- [What you are asked to do]
Please transcribe exactly, and only, the lines of the data below between the line holding "(229, 273) = (528, 250): beige" and the line holding "(481, 424) = (323, 416): none", inclusive.

- [Extracted entries]

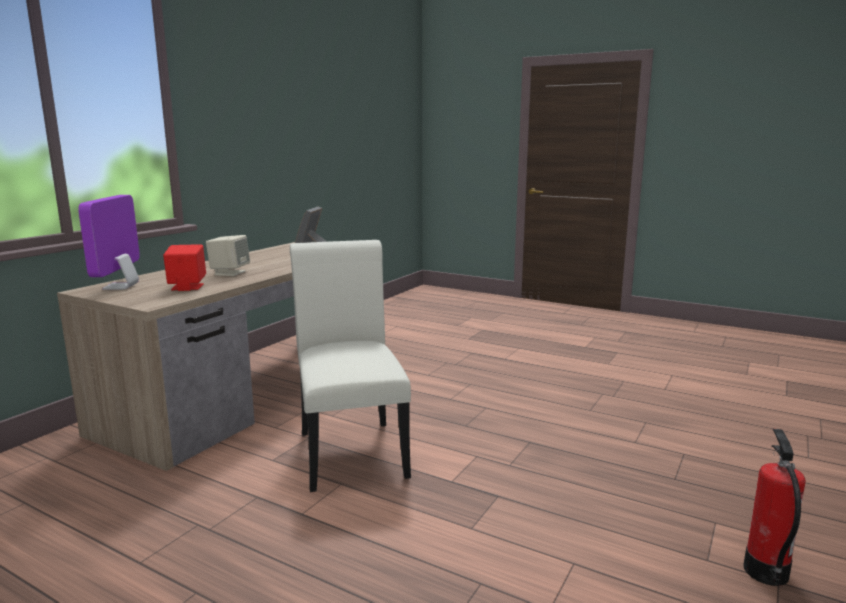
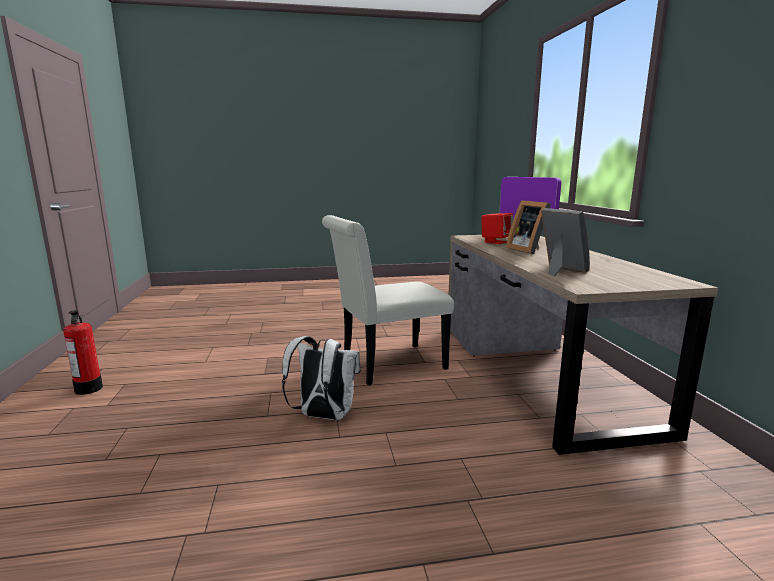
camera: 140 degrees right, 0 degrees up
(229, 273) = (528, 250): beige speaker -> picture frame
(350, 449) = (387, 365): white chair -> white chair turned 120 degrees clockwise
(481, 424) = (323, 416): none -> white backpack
--
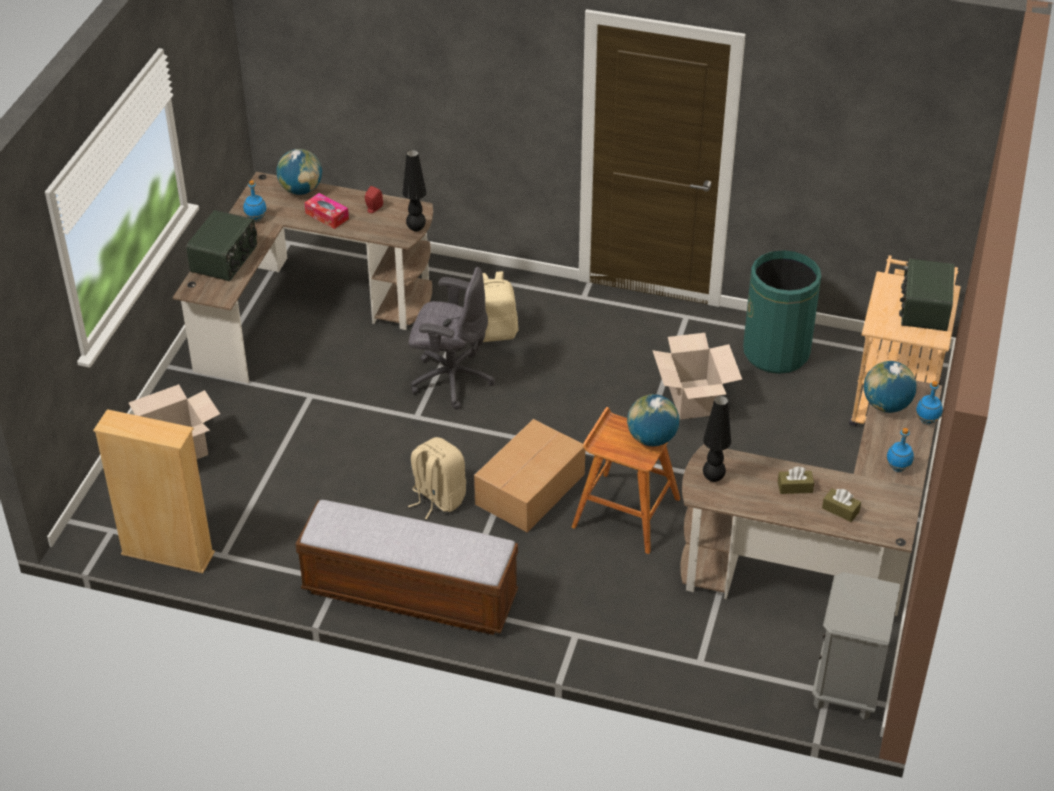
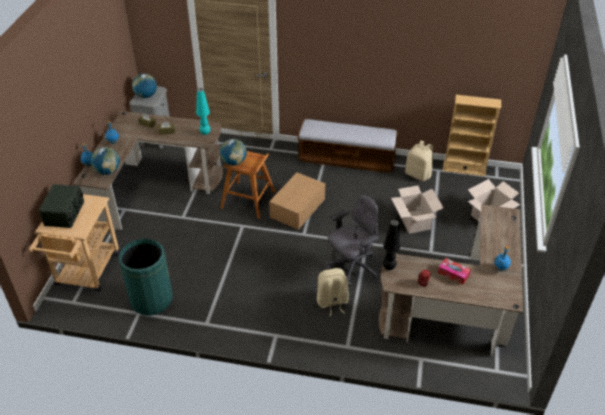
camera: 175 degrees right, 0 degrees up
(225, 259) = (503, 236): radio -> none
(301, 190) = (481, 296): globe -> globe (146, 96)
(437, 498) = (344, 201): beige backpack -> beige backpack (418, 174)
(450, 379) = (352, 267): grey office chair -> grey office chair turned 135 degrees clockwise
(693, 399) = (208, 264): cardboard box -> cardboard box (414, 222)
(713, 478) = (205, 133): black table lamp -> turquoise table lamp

- [Response area]
(229, 273) = (528, 250): beige speaker -> picture frame
(350, 449) = (387, 365): white chair -> white chair turned 120 degrees clockwise
(481, 424) = (323, 416): none -> white backpack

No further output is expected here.